Subsequently, gamers who actually keep up with reviews are left confused by conflicting reports and wildly variable scoring that results from the division of the above reviewing camps, and tend to be forced to choose whom to agree with based solely on pre-release information. Seeing as how your average, honest review doesn't feature many fine, French models, your standard chump is going to go with whichever opinion lines up best with the established hype.
Clearly a success, the hype monster is fired up once again for the next game that needs to be a blockbuster, the cycle continues, and more conscientious gamers such as myself have to wade through a minimum of three pages of idiotic tripe, about half of it in all-caps, before being able to get our two cents in. There's no one man to blame for what many claim as "review bias" or "trolling for page hits" - it's more a media machine, one which many of you are more than glad to be cogs in, whether you realize it or not.
It's not as if this is a particularly recent phenomenon, either, which is what really stuns me. Plenty of hype monsters have actually thrown themselves on their own swords over the years, with little to no impact on widespread realization of what is going on. Remember how Peter Molyneux's up-talking Fable** took quite a stumble once the game was released? How about Brutal Legend, which looked like the greatest thing ever, until Tim Schafer*** came out and told everyone who wasn't getting into it that they were playing it wrong? The whole Killzone 2 preview video scandal, which finally got admitted to and "explained" recently? You're going to tell me that noone
has caught on that maybe, just maybe, some of these plugs are complete and utter bullshit?
Granted, I don't think the system is liable to change anytime soon. Lying Your Ass Off is the accepted method of selling anything
in a capitalist society, just as much as Kissing Ass is the key to being upwardly mobile, be it in games journalism or whatever else. I'm just asking that more people start taking the dog and pony show into account when they're forming or expressing an opinion. Heck, even the most honest pre-release opinions and information are still based on an unfinished product, so there's plenty of room for things to go wrong (or right, for that matter) between a press release and a ship date.

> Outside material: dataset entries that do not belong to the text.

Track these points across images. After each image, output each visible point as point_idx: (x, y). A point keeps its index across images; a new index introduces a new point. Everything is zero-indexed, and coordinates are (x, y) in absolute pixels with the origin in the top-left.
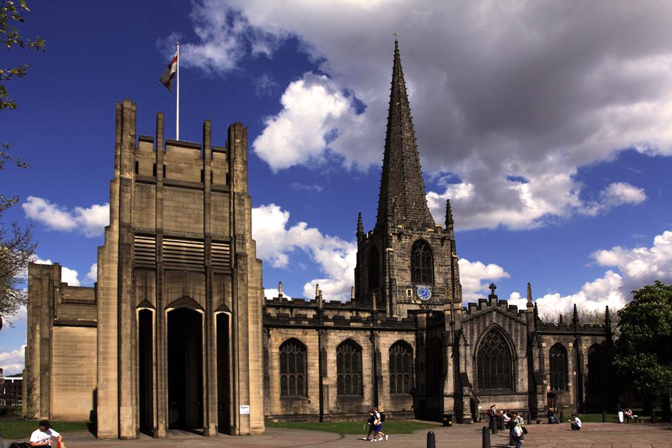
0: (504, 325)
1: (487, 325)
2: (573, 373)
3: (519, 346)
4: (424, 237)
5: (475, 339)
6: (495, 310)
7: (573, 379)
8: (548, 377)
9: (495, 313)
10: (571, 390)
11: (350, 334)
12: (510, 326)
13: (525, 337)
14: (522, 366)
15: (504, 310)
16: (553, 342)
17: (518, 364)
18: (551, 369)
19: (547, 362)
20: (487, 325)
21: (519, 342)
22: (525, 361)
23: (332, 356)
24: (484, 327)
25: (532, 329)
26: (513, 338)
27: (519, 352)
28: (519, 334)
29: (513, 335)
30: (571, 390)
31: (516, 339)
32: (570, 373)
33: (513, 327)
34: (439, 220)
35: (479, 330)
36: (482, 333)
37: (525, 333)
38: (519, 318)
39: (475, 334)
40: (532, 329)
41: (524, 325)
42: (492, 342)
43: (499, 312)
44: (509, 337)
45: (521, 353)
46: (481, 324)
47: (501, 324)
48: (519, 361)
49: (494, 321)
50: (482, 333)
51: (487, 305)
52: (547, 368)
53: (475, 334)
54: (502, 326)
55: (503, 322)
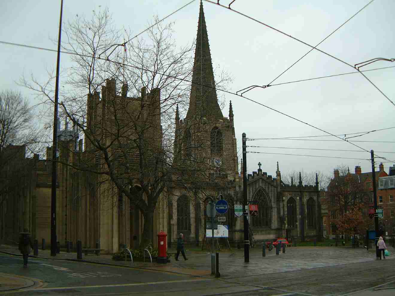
0: (265, 187)
1: (257, 187)
2: (299, 216)
3: (273, 201)
4: (217, 125)
5: (251, 196)
6: (261, 178)
7: (299, 220)
8: (286, 219)
9: (261, 180)
10: (298, 226)
11: (184, 192)
12: (268, 187)
13: (276, 195)
14: (275, 213)
15: (265, 179)
16: (289, 196)
17: (272, 211)
18: (288, 214)
19: (286, 209)
20: (257, 187)
21: (273, 199)
22: (276, 209)
23: (175, 204)
24: (256, 189)
25: (279, 190)
26: (270, 195)
27: (273, 204)
28: (273, 193)
29: (270, 193)
30: (298, 226)
31: (272, 196)
32: (298, 216)
33: (270, 188)
34: (225, 114)
35: (253, 191)
36: (255, 192)
37: (276, 193)
38: (273, 183)
39: (251, 193)
40: (279, 190)
41: (275, 187)
42: (259, 198)
43: (263, 180)
44: (268, 194)
45: (274, 205)
46: (254, 188)
47: (264, 187)
48: (273, 209)
49: (261, 185)
50: (255, 192)
51: (257, 175)
52: (286, 213)
53: (251, 193)
54: (264, 188)
55: (265, 186)
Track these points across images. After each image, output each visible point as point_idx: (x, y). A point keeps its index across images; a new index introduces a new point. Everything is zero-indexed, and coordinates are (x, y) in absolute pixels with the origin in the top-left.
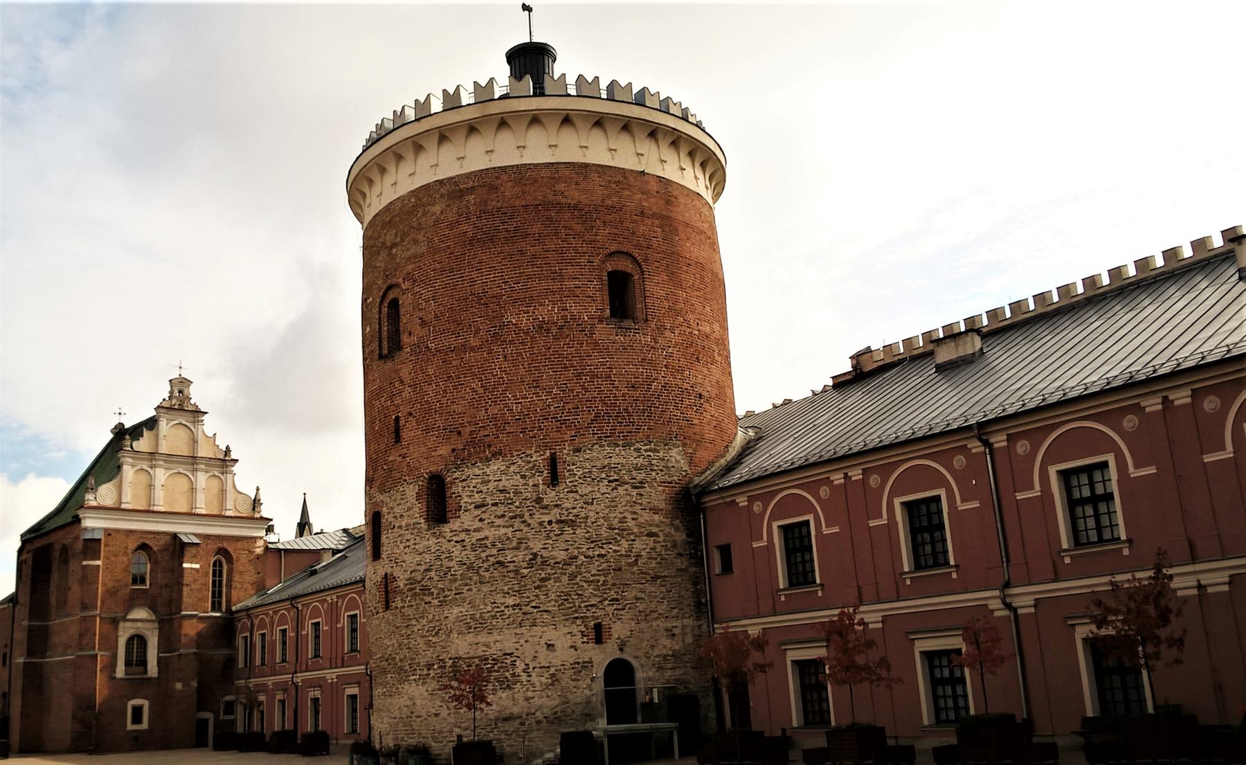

Consider renting before you buy, or bumming the game off a friend, rather than just inflating the sales of games that don't deserve it. And for crying out loud, don't think you have any right to cry foul on anyone's review if you haven't yet played the game yourself. It's embarassing, at best, and just as dishonest as the system that led you to that opinion in the first place. There may be little room for revolution, but with a little forethought and indpendence, we might just be able to cut back on the scads of low-scoring games, making life easier on all our wallets and making the 9.0s and 10.0s feel that much more common and deserved.
* - By "low-scoring," I mean anything below an 8.0, which seems to be the cutoff to keep the douchebags from coming forth. Hence the title, and the quotation marks.
** - As much as it's starting to feel less and less genuine each time he apologizes, I give Molyneux credit for actually doing so, and can kind of believe he's just too big a dreamer for what Lionhead can actually produce.
*** - Schafer, on the other hand, totally signed his douche card with his How To Play Brutal Legend crap. If you wanted to tell us to get into the fray in the RTS stuff, you should've made the game force you to do so more actively and in a more fun way, dude. Just admit your vision and the reality didn't quite meet up and wow us with the next DoubleFine game.